Quelques minutes après le début de la discussion, il m'a demandé où j'étais allé à l'école à Sydney. J'ai toujours trouvé cette question chargée de sens et peu pertinente, que vous veniez de terminer vos études ou que vous les ayez terminées il y a 20 ans comme moi.

Je lui ai demandé pourquoi cela importait. Il m'a sans détour, qu'il voulait me « mettre dans une case ». Déconcerté, j'ai demandé ce qu'il voulait dire. « L'endroit où vous êtes allé à l'école m'aide à vous mettre dans une case. Cela m’en dit davantage sur toi », a-t-il déclaré. Je suis restée sans voix.

Il s'agit là d'un exemple de préjugé social plutôt que de préjugé sexiste. Mais cela montre à quel point certaines personnes se sentent à l'aise pour faire des suppositions sur votre caractère, vos capacités ou votre intelligence, en se basant sur des stéréotypes aléatoires et sur votre apparence, votre façon de parler ou de vous comporter.

Pour les femmes sur le lieu de travail, cela peut signifier que quelqu'un suppose à tort que vous êtes moins expérimentée en raison de votre âge.
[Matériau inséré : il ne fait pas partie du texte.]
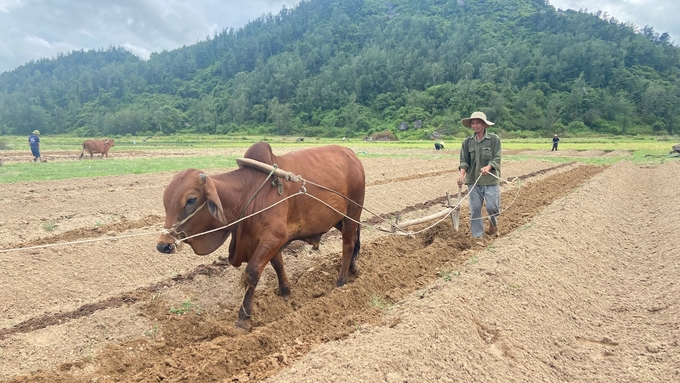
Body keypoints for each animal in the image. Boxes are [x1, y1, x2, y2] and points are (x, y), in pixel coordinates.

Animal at [156, 142, 364, 332]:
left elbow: (252, 272)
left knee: (347, 244)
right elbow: (278, 264)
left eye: (190, 200)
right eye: (165, 201)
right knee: (355, 239)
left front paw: (243, 319)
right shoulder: (270, 241)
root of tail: (351, 154)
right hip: (339, 218)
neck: (247, 195)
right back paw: (353, 268)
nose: (163, 245)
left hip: (353, 212)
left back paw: (341, 281)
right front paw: (285, 293)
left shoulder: (274, 237)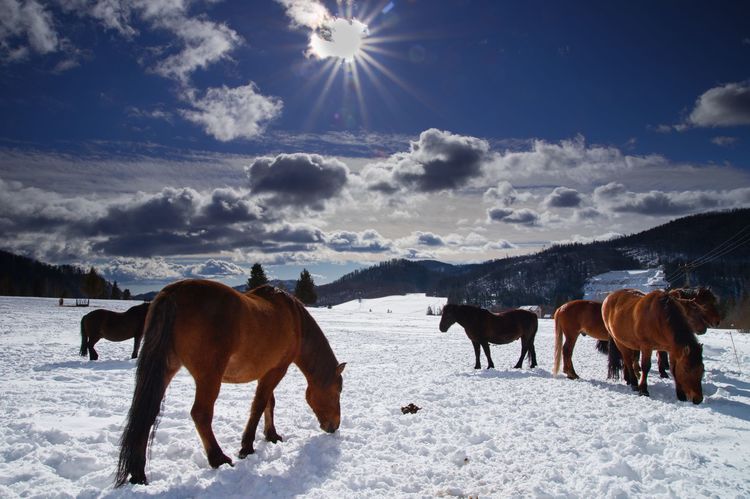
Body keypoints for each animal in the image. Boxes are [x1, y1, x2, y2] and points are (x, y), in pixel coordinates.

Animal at [115, 282, 350, 488]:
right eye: (337, 391)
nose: (334, 426)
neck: (294, 320)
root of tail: (173, 293)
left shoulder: (266, 371)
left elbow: (269, 404)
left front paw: (271, 435)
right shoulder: (276, 370)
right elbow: (259, 405)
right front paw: (247, 446)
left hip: (167, 367)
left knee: (148, 413)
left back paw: (138, 474)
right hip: (209, 376)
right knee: (200, 414)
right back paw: (218, 458)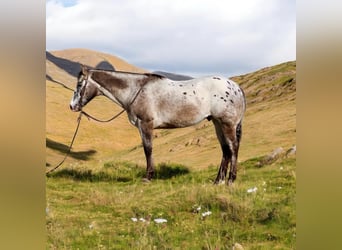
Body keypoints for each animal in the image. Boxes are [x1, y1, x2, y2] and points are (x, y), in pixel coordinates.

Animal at [69, 65, 246, 185]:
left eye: (79, 85)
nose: (72, 106)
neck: (136, 90)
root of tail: (236, 87)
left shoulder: (146, 124)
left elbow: (148, 149)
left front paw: (148, 176)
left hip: (227, 124)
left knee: (233, 147)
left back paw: (231, 180)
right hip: (217, 123)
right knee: (225, 150)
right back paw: (218, 181)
Ou peut-être qu'un collègue pense que vous êtes « agressive » lors d'une réunion, alors que votre homologue masculin est considéré comme « assertif » dans des circonstances similaires.

Ces préjugés ne sont pas seulement frustrants, ils peuvent être très nuisibles. Ces problèmes sont encore plus graves et nuisibles pour les femmes de couleur, les femmes LGBTQI+ et les femmes en situation de handicap.

Malheureusement, il n'existe pas de solution simple pour éliminer les préjugés. Mais il est clair que nous avons tous un rôle à jouer pour les reconnaître et les combattre.

Pour moi, cela signifie écouter activement les points de vue des autres, s'engager dans des conversations difficiles et tenir les personnes et les institutions pour responsables de leurs paroles et de leurs actions. En fin de compte, il s'agit de traiter nos différences comme une source de savoir et de lien, tout en promouvant une culture fondée sur l'égalité et le respect.